Facebook’s Libra Losses Key Financial Companies

Facebook’s Libra Losses Key Financial Companies

Facebook’s Libra Losses Key Financial Companies
October 12
13:13 2019

 

Things continue to get worse for the cryptocurrency project launched by Facebook. The tech giant initially planned to have the cryptocurrency network in place by June 2020, but since it officially recognized its plans, a strong wave of regulatory concerns emerged, dampening the prospects for a successful implementation by the above-mentioned date.

The US Congress, Fed’s Chairman Jerome Powell, countries like Germany and France, among others, had expressed their negative feedback on the implications such a project might have on global finances.

Companies exiting the Libra Association

A week ago, PayPal Holdings Inc decided to exit the Switzerland-based company which will be in charge of operating Libra. Things got even worse on Friday, October 11th, when five other companies decided to do the same.

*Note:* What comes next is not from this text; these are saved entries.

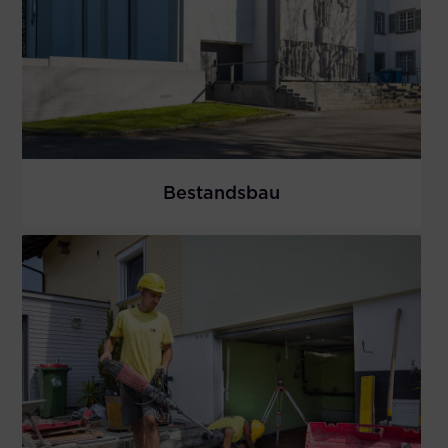
Bestandsbau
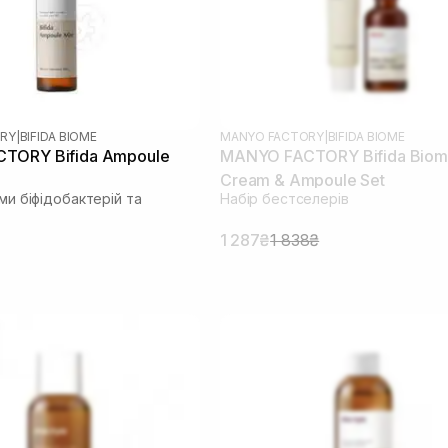
RY
|
BIFIDA BIOME
MANYO FACTORY
|
BIFIDA BIOME
TORY Bifida Ampoule
MANYO FACTORY Bifida Bio
Cream & Ampoule Set
ами біфідобактерій та
Набір бестселерів
1 287₴
1 838₴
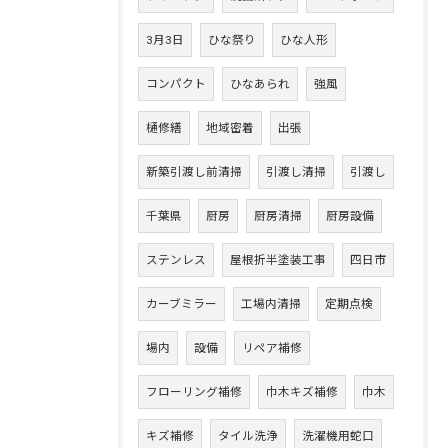
3月3日
ひな祭り
ひな人形
コンパクト
ひなあられ
強風
樋修繕
地域密着
出張
新築引渡し前清掃
引渡し清掃
引渡し
千葉県
厨房
厨房清掃
厨房設備
ステンレス
屋根折半塗装工事
四日市
カーブミラー
工場内清掃
定期点検
場内
設備
リペア補修
フローリング補修
巾木キズ補修
巾木
キズ補修
タイル洗浄
洗濯機用蛇口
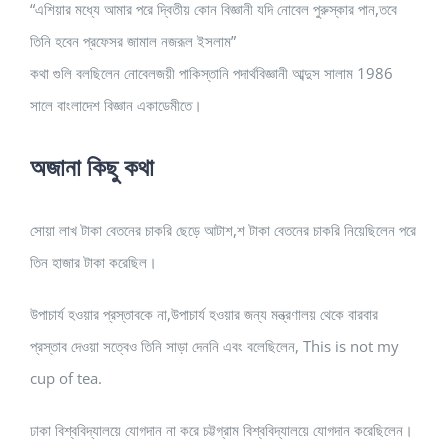
“এশিয়ার মধ্যে আমার পরে দ্বিতীয় কোন বিজ্ঞানী যদি নোবেল পুরুস্কার পান,তবে
তিনি হবেন প্রফেসর জামাল নজরূল ইসলাম”
কথা গুলি বলছিলেন নোবেলজয়ী পাকিস্তানি পদার্থবিজ্ঞানী আব্দুস সালাম 1986
সালে বাংলাদেশ বিজ্ঞান একাডেমীতে।
অজানা কিছু কথা
সোয়া লাখ টাকা বেতনের চাকরি ছেড়ে আটাশ,শ টাকা বেতনের চাকরি নিয়েছিলেন পরে
তিন হাজার টাকা করেছিল।
উপাচার্য হওয়ার প্রস্তাবকে না,উপাচার্য হওয়ার জন্য মন্ত্রণালয় থেকে বারবার
প্রস্তাব দেওয়া সত্বেও তিনি সাড়া দেননি এবং বলেছিলেন, This is not my
cup of tea.
ঢাকা বিশ্ববিদ্যালয়ে যোগদান না করে চট্টগ্রাম বিশ্ববিদ্যালয়ে যোগদান করেছিলেন।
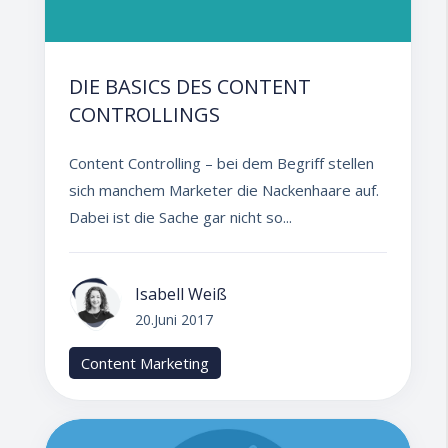
DIE BASICS DES CONTENT
CONTROLLINGS
Content Controlling – bei dem Begriff stellen
sich manchem Marketer die Nackenhaare auf.
Dabei ist die Sache gar nicht so...
Isabell Weiß
20.Juni 2017
Content Marketing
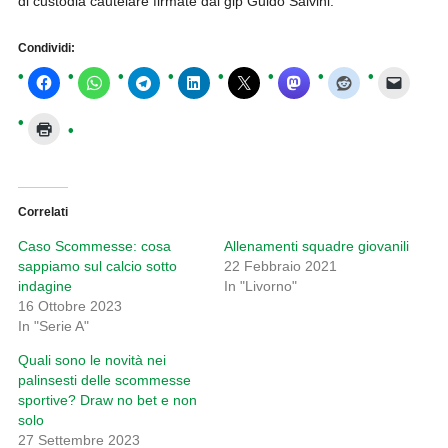
di custodia cautelare firmate dal gip Guido Salvini.
Condividi:
Correlati
Caso Scommesse: cosa
Allenamenti squadre giovanili
sappiamo sul calcio sotto
22 Febbraio 2021
indagine
In "Livorno"
16 Ottobre 2023
In "Serie A"
Quali sono le novità nei
palinsesti delle scommesse
sportive? Draw no bet e non
solo
27 Settembre 2023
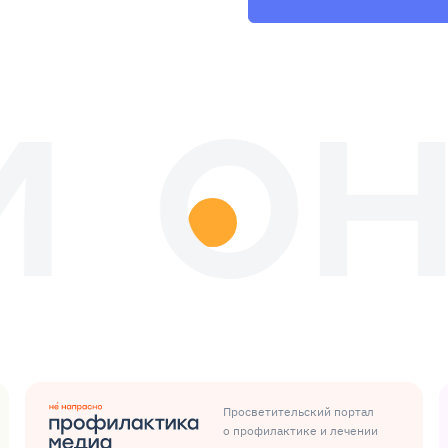
Просветительский портал
о профилактике и лечении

Mastercard, Visa, eBay, Stripe, and Mercado Pago joined the group and left the Libra Association on Friday afternoon, as the regulatory scrutiny on the project did not ease at all in the past few months. In a public statement released yesterday, Visa gave brief explanations on its latest move:

Visa has decided not to join the Libra Association at this time…We will continue to evaluate and our ultimate decision will be determined by a number of factors, including the Association’s ability to fully satisfy all requisite regulatory expectations.”

David Marcus, Facebook’s head of project and former PayPal executive, acknowledged that “it’s not great news in the short term” and rightfully so, given that Libra lost all major payment companies, which means that it can no longer count on global players in order to help consumers exchange fiat with Libra and vice-versa.

According to a recent Reuters report, a pair of senior Democratic senators wrote to Mastercard, Visa, and Stripe, telling them to be “wary of a project that will foreseeably fuel the growth of global criminal activity”.

It’s hard to figure out how much did this count on the decision to leave the Libra Association, but it’s obvious these payment companies are concerned about the developments from the past few months.

Maybe a global cryptocurrency payment system on social media is a too ambitious project and until Facebook will manage to convince regulators that there is no danger for global finances, Libra seems to be a project put on hold.

The news had not been too positive for cryptocurrencies, since Bitcoin, Ether, XRP, LTC, and other majors ended Friday on the negative. Interestingly,  market participants continue to price in negative events related to Facebook’s project, even though there’s no link with the traditional cryptocurrency market.

As we’ve talked recently, ICOs managed to raise approximately $2 billion during the first half in 2019, with private and retail investors still showing that there are some projects worth investing in.